Adding a NamedTuple to DataFrame row

I have a simulation model that iteratively produces NamedTuples which I want to aggregate (summing) to a DataFrame. Only a portion of the columns are updated, as I keep statistics for different simulation periods (years).
I read that I may want to avoid creating intermediate DataFrames, thus I work with a NamedTuple.

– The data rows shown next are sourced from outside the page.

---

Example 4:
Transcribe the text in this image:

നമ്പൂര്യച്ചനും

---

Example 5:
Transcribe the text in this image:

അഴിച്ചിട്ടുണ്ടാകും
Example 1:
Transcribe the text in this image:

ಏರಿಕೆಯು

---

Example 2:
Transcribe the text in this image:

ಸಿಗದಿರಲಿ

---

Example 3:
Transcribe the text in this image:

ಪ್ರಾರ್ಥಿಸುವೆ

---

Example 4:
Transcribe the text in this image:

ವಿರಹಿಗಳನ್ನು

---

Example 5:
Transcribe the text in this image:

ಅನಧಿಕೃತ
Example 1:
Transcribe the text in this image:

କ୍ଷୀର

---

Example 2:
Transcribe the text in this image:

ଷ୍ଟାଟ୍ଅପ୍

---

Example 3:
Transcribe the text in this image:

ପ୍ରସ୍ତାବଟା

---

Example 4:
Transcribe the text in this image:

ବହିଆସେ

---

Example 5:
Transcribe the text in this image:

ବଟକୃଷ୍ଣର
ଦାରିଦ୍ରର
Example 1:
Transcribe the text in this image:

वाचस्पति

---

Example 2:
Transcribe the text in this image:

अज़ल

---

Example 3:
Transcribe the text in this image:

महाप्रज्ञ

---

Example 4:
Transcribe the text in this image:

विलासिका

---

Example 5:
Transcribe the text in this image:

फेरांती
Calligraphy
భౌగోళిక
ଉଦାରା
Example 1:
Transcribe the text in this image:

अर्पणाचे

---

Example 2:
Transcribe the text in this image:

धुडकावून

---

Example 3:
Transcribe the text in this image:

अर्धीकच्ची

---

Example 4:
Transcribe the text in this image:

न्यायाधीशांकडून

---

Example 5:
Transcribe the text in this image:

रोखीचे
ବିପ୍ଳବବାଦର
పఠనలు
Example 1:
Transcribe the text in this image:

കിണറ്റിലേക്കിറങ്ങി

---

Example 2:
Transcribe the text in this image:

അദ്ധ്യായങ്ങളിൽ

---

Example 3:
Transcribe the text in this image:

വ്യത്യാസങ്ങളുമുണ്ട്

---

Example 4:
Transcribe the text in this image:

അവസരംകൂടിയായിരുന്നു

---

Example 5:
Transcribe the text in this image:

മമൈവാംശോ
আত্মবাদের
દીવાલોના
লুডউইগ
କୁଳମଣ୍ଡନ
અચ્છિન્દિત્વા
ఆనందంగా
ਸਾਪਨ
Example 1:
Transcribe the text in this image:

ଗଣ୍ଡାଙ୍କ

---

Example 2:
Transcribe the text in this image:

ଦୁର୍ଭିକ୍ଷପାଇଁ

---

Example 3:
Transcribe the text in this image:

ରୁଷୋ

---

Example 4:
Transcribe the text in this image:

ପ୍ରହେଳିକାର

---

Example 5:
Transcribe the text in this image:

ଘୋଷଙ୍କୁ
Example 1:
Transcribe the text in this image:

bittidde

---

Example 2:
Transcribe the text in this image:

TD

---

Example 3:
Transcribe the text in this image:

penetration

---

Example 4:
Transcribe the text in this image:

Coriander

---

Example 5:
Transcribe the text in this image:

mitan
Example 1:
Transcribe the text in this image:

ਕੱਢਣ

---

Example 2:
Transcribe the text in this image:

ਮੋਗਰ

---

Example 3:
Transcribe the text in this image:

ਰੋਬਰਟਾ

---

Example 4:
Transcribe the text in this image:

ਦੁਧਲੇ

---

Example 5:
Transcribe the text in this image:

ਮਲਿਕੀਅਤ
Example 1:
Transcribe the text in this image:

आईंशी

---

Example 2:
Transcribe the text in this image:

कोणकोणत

The MWE below is a bit lengthy, but my question is simple, how can I improve aggregate_yearly_metrics. It does not seem type stable right now…

using DataFrames 

aggregationTuple = (p_volume=0, s_volume=0, floatvar=0.0, intvar=0)
aggDf = DataFrames.DataFrame()

yearlist = collect(1:2)
#define a dict for colnames lookup
colNamesOfAggDf = Dict{Int,Dict{Symbol,Symbol}}()
    for yr in yearlist
        hv = Dict{Symbol,Symbol}()
        for (symb, val) in pairs(aggregationTuple)
            nm = Symbol(string(symb, "_y", yr))
            hv[symb] = nm            
        end
        colNamesOfAggDf[yr] = deepcopy(hv)
    end
    
n=100 
aggDf[!, :iteration] = collect(1:n)
#define dataframe
    for yr in yearlist
        for (tplsymb,dfsymb) in colNamesOfAggDf[yr]
            aggDf[!, dfsymb] = zero(one(getindex(aggregationTuple, tplsymb)):n)
        end
    end

function aggregate_yearly_metrics!(aggDfRowNumber::Int, colNamesOfAggDf, yr::Int, aggDf::DataFrames.DataFrame, aggregationTuple::NamedTuple)
    for k in keys(aggregationTuple)
        v = getindex(aggregationTuple,k)
        dfcolname = colNamesOfAggDf[yr][k]
        aggregate_yearly_metrics_internal!(aggDf[!,dfcolname],aggDfRowNumber,v)
    end
    return nothing
end

function aggregate_yearly_metrics_internal!(dfcol,aggDfRowNumber,v)
    dfcol[aggDfRowNumber] = dfcol[aggDfRowNumber] + v
    return nothing
end

function sim(n_sims,iterations,colNamesOfAggDf,aggDf)
    for i = 1:iterations
        for j = 1:n_sims
            yr = ifelse(rand()<.5,1,2)
            #generate some data (originally stemming form a simulation model)
                aggregationTuple = (p_volume=1, s_volume=rand(Int), floatvar=rand(), intvar=0)
            #aggregate data 
            aggregate_yearly_metrics!(i, colNamesOfAggDf, yr, aggDf, aggregationTuple)
        end
    end 
    return aggDf 
end

aggDf
sim(20_000,n,colNamesOfAggDf,aggDf)

@code_warntype aggregate_yearly_metrics!(3, colNamesOfAggDf, 1, aggDf, aggregationTuple)

using BenchmarkTools
@benchmark sim(20_000,n,colNamesOfAggDf,aggDf)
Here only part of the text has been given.